Battle over banks' role in securities is a clash of viewpoints, not of parties.

WASHINGTON -- The battle next year over modernization of the financial services industry through reform of the Glass-Steagall Act will be philosophical rather than partisan, congressional aides with both parties said Friday.

There "aren't differences between Democrats and Republicans" as such over Glass-Steagall reform, said Mike Radway, a Democratic aide on the House Banking Committee's subcommittee on economic growth and credit formation.

Rather, differences over reform have "to do with each member's philosophy" and how they view banking from the perspective of their state or district, he said at a briefing sponsored by the banking and finance task force of Women in Government Relations.

The act was passed in 1933 to limit bank participation in the municipal bond and other securities markets.

Liberal Democrats and conservative Republicans are just as likely to jointly sponsor Glass-Steagall reform legislation as oppose it, according to Radway.

Passage of interstate branching and other banking legislation this session was possible because of bipartisan co-operation, House and Senate banking committee aides agreed at the briefing.

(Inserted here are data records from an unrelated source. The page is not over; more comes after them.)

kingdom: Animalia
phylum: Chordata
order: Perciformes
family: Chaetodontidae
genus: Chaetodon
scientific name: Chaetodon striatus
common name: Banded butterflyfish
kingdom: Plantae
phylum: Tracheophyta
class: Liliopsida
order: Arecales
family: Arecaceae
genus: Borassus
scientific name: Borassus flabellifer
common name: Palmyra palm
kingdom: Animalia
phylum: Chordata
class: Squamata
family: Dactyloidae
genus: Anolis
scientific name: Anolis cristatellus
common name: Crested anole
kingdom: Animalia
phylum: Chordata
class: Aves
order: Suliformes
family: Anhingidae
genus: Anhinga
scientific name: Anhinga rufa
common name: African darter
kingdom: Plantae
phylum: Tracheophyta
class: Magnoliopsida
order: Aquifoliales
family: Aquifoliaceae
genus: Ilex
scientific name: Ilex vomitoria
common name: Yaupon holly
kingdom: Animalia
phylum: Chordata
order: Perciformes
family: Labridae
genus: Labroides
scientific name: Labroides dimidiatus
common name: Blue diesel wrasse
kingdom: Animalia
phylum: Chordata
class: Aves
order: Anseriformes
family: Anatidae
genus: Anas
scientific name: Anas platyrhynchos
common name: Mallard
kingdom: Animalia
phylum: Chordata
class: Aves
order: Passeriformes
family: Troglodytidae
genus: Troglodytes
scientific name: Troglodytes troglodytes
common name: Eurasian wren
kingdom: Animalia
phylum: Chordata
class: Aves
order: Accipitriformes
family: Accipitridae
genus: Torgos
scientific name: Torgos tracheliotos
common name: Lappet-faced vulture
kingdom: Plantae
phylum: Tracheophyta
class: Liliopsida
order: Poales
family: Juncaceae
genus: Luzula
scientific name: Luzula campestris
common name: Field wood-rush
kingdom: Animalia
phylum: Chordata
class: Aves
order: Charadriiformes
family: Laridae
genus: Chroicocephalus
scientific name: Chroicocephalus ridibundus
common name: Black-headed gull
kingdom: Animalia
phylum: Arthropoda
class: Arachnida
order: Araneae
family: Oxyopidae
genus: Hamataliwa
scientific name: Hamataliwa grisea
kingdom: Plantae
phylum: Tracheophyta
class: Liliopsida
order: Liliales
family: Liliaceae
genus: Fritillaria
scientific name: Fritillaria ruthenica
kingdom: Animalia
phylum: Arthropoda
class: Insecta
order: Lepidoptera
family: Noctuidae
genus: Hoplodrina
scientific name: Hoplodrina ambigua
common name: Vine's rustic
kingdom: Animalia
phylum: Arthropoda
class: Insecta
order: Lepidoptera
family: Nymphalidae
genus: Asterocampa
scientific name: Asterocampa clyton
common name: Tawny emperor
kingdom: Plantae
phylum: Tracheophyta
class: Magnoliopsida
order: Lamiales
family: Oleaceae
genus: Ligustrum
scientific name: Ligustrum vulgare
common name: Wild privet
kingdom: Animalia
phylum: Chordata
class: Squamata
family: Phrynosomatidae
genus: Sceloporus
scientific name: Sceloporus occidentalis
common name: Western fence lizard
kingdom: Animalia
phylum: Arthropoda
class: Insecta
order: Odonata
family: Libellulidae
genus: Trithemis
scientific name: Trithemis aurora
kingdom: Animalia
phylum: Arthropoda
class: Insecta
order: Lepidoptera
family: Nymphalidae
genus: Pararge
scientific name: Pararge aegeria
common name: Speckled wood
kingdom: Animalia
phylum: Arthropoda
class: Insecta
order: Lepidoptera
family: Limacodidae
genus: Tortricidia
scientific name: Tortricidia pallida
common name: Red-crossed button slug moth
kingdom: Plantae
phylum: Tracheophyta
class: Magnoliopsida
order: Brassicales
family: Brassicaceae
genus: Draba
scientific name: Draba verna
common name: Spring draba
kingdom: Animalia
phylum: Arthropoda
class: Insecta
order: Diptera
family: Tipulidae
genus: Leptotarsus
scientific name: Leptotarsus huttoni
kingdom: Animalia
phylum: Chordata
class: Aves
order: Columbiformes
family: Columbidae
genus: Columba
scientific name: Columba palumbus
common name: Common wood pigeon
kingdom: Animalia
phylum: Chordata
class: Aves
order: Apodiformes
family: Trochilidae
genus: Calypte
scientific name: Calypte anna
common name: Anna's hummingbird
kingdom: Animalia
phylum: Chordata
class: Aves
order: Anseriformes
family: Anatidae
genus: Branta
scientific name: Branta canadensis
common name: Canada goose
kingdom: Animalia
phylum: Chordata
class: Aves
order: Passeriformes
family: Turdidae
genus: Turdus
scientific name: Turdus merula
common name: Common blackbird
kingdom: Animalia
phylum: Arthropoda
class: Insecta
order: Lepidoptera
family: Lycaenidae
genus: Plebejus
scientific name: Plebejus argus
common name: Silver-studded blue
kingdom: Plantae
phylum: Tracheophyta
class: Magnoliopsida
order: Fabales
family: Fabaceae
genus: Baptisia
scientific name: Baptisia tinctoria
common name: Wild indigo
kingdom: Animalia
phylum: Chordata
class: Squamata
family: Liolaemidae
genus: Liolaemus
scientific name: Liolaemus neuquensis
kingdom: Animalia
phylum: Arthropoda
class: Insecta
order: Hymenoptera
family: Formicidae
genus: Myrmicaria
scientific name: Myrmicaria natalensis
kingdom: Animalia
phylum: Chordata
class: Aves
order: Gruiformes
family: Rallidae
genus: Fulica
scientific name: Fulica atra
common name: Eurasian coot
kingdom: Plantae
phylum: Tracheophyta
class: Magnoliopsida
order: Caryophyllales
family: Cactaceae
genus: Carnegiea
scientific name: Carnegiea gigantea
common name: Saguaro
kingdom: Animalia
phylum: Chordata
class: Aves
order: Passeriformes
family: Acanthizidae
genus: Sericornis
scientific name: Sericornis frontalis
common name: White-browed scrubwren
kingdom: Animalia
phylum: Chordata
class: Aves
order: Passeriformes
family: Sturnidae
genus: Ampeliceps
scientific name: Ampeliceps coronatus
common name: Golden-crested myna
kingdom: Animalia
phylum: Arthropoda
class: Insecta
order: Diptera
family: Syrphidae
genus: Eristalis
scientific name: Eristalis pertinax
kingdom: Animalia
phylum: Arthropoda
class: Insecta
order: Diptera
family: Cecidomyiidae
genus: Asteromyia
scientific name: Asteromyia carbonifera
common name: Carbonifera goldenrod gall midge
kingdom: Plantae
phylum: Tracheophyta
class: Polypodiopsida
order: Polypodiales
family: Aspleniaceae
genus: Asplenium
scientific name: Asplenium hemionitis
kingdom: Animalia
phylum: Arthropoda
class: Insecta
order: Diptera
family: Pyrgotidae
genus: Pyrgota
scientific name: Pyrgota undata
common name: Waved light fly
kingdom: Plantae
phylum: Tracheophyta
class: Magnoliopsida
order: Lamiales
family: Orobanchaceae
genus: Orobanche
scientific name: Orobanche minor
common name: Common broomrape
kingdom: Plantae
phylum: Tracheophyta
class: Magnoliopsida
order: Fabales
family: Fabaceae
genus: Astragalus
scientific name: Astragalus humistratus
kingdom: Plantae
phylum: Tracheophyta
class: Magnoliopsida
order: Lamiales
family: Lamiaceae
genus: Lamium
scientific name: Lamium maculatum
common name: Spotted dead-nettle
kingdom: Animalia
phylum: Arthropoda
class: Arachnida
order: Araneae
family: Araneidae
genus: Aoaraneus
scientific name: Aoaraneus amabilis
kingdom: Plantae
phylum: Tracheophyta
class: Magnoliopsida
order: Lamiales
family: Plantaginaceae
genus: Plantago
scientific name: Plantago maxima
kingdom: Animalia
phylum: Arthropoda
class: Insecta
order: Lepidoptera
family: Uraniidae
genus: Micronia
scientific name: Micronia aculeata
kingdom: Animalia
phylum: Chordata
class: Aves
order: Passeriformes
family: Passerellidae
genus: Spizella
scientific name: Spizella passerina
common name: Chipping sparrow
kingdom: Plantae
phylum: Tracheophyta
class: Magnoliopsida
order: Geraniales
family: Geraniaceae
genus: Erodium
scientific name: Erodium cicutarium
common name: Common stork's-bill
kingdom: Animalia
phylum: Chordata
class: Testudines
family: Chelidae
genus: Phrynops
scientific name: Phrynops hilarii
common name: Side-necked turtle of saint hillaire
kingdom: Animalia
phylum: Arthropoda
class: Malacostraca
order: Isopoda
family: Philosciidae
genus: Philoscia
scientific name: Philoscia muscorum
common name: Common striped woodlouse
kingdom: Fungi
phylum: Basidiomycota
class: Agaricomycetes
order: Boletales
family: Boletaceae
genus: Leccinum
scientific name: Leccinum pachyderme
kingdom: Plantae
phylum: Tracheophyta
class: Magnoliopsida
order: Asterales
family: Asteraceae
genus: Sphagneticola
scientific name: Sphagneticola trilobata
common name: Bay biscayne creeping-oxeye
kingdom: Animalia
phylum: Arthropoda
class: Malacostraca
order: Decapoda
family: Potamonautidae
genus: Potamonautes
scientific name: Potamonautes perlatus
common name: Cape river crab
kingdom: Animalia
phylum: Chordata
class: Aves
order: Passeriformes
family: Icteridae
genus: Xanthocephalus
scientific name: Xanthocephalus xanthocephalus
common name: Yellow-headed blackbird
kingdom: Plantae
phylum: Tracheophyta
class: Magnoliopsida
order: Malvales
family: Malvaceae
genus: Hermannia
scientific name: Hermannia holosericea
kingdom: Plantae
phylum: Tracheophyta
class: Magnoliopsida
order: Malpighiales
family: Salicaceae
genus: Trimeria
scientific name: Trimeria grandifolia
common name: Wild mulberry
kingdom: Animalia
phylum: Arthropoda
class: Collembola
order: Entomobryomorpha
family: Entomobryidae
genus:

This kind of support also could lead to legislative action on Glass-Steagall, two Senate aides and a House Republican aide said.

But Radway disagreed with the other aides that Glass-Steagall reform can pass in the next Congress because he does not think a consensus is possible yet among the many interests involved in the debate.

Those interests include the powerful insurance industry, which strongly opposes banks' attempts to cut into their business. Bipartisan legislation introduced in mid-August by leaders of the House Banking Committee's subcommittee on financial institutions would amend the act, as well as other banking laws, opening the doors to bank participation in both the securities and insurance markets.

Under Glass-Steagall, banks can underwrite general obligation bonds but they cannot directly underwrite more lucrative revenue bonds. About 28 banks have set up subsidiaries under Section 20 of the act to underwrite such bonds, but most banks cannot do so because of regulatory constraints imposed by the Federal Reserve Board.

While there are likely to be "lots of hearings and maybe some action" on financial modernization bills, the issue in the next Congress will be the "equivalent of regulatory consolidation in this Congress," Radway predicted.

The issue of consolidating bank regulatory authority bogged down in this Congress despite "a lot of talk," and is not likely to move in the next Congress until the administration and the Federal Reserve agree on how to resolve the issues, Radway said.

But Joseph Seidel, a Republican aide on the House Banking Committee, said he is more "optimistic" that the next Congress will act on Glass-Steagall.

Seidel cautioned that Glass-Steagall issues traditionally have been caught in a tug of war between the House Energy and Commerce Committee and the banking panel.

"It takes a very brave individual" to enter that "chasm," another aide said at the briefing.

However, Seidel said a "driving force" that could overcome this jurisdictional hurdle could come in the from of legislation to regulate bank sales of mutual funds, especially if bank abuses continue to be highlighted. The chairmen of the banking and energy panels each sponsored different versions of such legislation in this Congress.

Also significant to the Glass-Steagall debate will be regulatory and legal developments on attempts by banks to offer annuity products, said Radway and Mitchell Feuer, a Democratic aide on the Senate Banking Committee.

Feuer said that the Office of the Comptroller of the Currency and the Federal Deposit Insurance Corp. have objected to the offering by Blackfeet National Bank of a retirement certificate of deposit product on an Indian reservation in Montana. The CD, which has features "that look like an annuity," is "a major policy issue," he said.

Feuer said there is Concern on the committee that this development might bring together all the annuity dollars, which are an "enormous piece" of the financial services industry, under the FDIC insurance umbrella. "If that's so, we need to think about the implications of that," he said.

Laura Unger, a Republican aide on the Senate Banking Committee, said there will be hearings on this issue next year.

A "big issue" with implications for the Glass-Steagall debate is a pending Supreme Court case, NationsBank of Noah Carolina v. Variable Annuity Life Insurance, Radway said.

The case involves NationsBank's attempt through a subsidiary to sell fixed- and variable-rate annuities. Annuities, and whether they should be characterized as an insurance or securities product, "is clearly an emerging issue," he said. Radway said he did not know how Congress would react to a court ruling.

The legislative outlook for banking issues next year depends largely on the November elections, House and Senate staff members said. Also, Feuer said, "there might be a pause from the administration" on banking priorities with the recent appointment of Frank Newman as deputy Treasury secretary and confirmation of Ricki Tigert as the new chair of the FDIC.

A "top priority" early in the next Congress will be to pass legislation reauthorizing dozens of housing programs, Radway said. The House this year passed a bill containing provisions that would have let cities move forward with stalled bond-financed projects, and changed the Section 8 rent subsidy program in a way that would have given participating multifamily housing project owners a more reliable stream of payments and thus better credit rating on their tax-exempt debt.